Pick $x_0$, then the above shows that
$c_- = \limsup_{h \uparrow 0}R(x_0,x_0+h) \le \liminf_{h \downarrow 0}R(x_0,x_0+h) = c_+$.
Choose $c_0 \in [c_-,c_+]$, then
if $x>x_0$ we have $R(x,x_0) \ge c_0$ and if $x<x_0$ we have
$R(x,x_0) \le c_0$. Combining shows that
$f(x) \ge f(x_0) + c(x-x_0)$ for all $x$.

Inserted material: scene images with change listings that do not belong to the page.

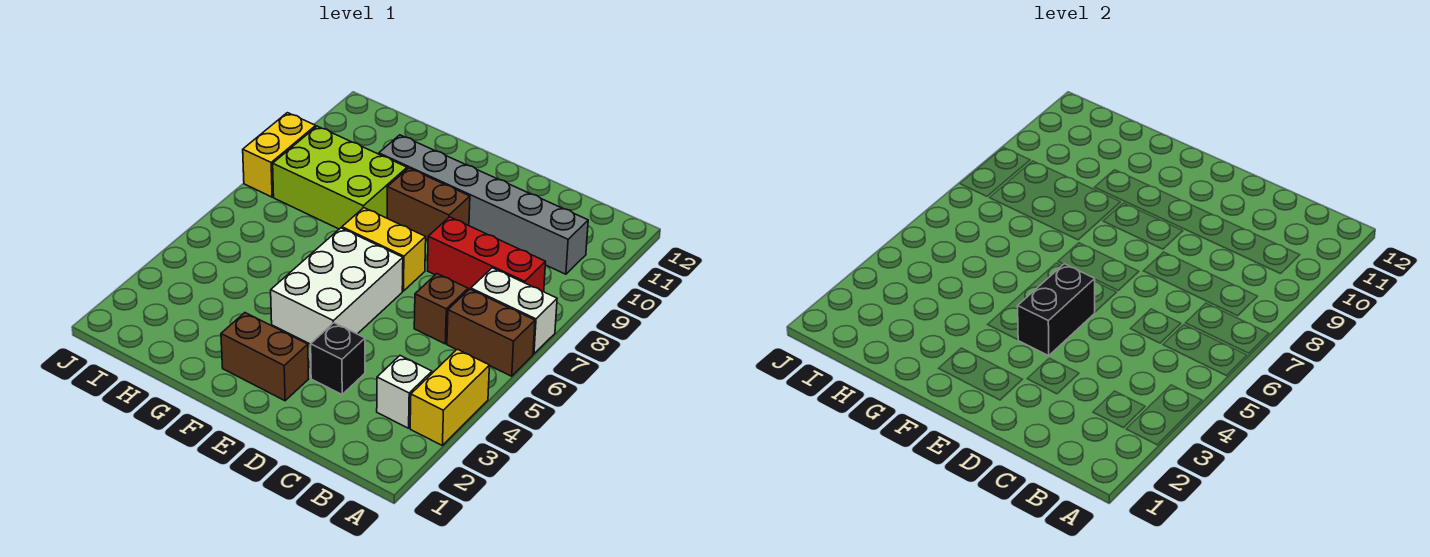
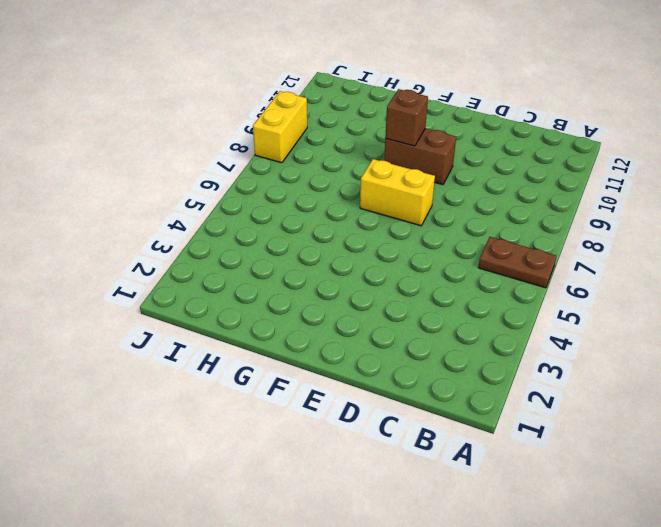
brown 1x2 plate [478,237,557,288] -> brown 1x2 brick [447,289,535,376]
brown 1x1 brick [385,89,428,146] -> brown 1x1 brick moved to [414,274,468,344]
none -> yellow 1x2 brick [410,349,490,445]
none -> white 1x2 brick [471,268,557,354]
none -> white 1x1 brick [377,356,432,428]

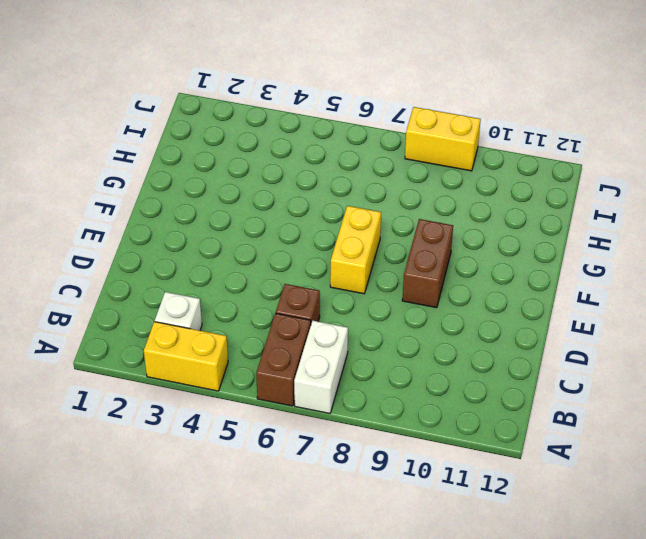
none -> red 1x3 brick [428,217,546,292]
none -> grey 1x6 brick [379,135,588,274]
none -> black 1x1 brick [311,323,365,394]

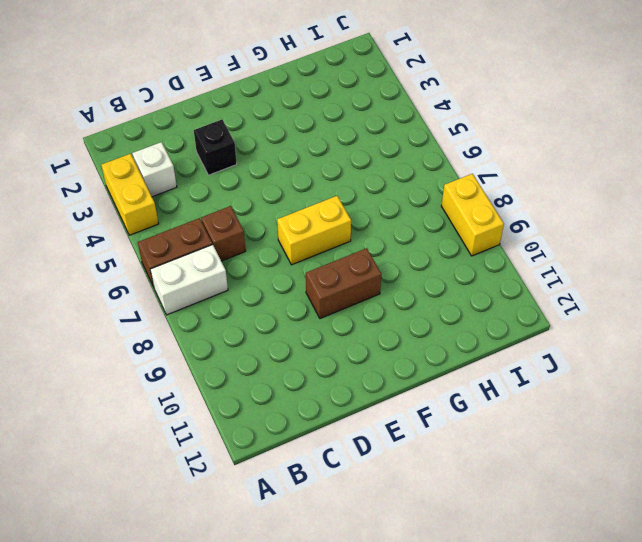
none -> red 1x3 brick [428,217,546,292]
none -> grey 1x6 brick [379,135,588,274]
none -> brown 1x2 brick [221,313,308,401]

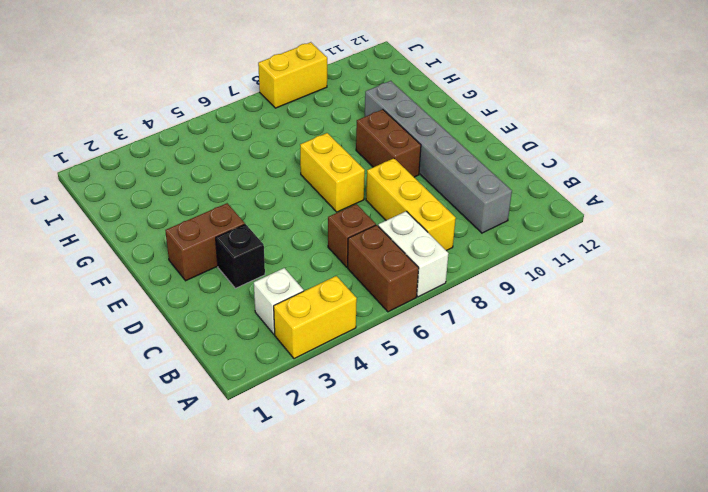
yellow 1x3 brick [366,158,456,251] -> red 1x3 brick [428,217,546,292]
brown 1x2 brick [165,203,245,281] -> brown 1x2 brick turned to [221,313,308,401]
none -> white 2x3 brick [271,228,403,344]
none -> lime 2x3 brick [273,126,407,229]
none -> black 1x2 brick [1018,264,1095,356]

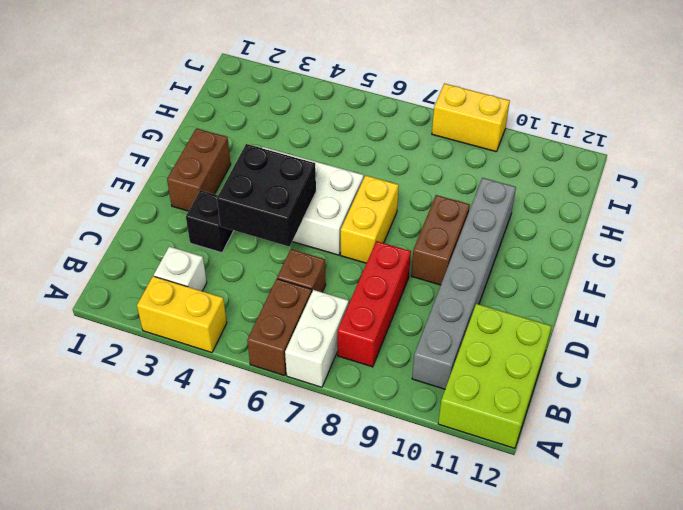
lime 2x3 brick [438,304,552,448] -> lime 2x3 brick moved to [273,126,407,229]
black 2x2 brick [217,144,316,247] -> black 1x2 brick [1018,264,1095,356]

For the other direction, suppose $\lambda \in (0,1)$ and
$x_0 = (1-\lambda) x_1 + \lambda x_2$. Let $c_0$ be the constant $c(x_0)$, then we have
$f(x_1)-f(x_0) \ge c_0(x_1-x_0)$ and $f(x_2)-f(x_0) \ge c_0(x_2-x_0)$.
Hence $(1-\lambda) (f(x_1)-f(x_0)) + \lambda (f(x_2)-f(x_0)) \ge (1-\lambda )c_0(x_1-x_0) + \lambda c_0(x_2-x_0)$ which reduces to
$(1-\lambda) f(x_1) + \lambda f(x_2) \ge f(x_0)$.